## EXERCISE OBJECTIVE
Please reproduce the part of the records that opens with the line containing "Wales. Its public-facing" and closes with the line containing "through litigation, employment", swapping "grievance" for "complaint" and keeping everything else the same.

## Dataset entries

++++++

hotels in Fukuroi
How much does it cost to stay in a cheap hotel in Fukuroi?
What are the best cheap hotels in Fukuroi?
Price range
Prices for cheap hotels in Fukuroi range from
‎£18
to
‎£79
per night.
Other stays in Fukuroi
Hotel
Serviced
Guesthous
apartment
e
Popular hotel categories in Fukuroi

++++++

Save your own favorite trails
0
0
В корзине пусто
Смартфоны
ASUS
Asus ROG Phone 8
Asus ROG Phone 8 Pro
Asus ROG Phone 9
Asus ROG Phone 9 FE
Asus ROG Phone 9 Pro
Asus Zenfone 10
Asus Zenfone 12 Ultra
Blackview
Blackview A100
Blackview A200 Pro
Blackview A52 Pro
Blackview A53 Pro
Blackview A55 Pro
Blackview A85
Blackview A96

++++++

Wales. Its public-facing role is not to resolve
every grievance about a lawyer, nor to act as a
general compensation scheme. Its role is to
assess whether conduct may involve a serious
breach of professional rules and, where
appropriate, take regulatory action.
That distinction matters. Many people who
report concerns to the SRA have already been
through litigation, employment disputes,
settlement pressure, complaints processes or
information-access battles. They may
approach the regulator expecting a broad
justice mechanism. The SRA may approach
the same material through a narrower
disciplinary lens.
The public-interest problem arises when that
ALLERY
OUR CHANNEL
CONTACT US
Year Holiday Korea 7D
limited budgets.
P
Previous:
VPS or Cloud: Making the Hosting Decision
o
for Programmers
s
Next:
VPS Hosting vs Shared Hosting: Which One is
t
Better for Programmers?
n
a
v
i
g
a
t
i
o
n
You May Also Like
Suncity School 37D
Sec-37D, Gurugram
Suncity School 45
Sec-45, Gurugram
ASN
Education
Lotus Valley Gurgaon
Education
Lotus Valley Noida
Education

++++++

## WRITTEN SOLUTION
Wales. Its public-facing role is not to resolve
every complaint about a lawyer, nor to act as a
general compensation scheme. Its role is to
assess whether conduct may involve a serious
breach of professional rules and, where
appropriate, take regulatory action.
That distinction matters. Many people who
report concerns to the SRA have already been
through litigation, employment disputes,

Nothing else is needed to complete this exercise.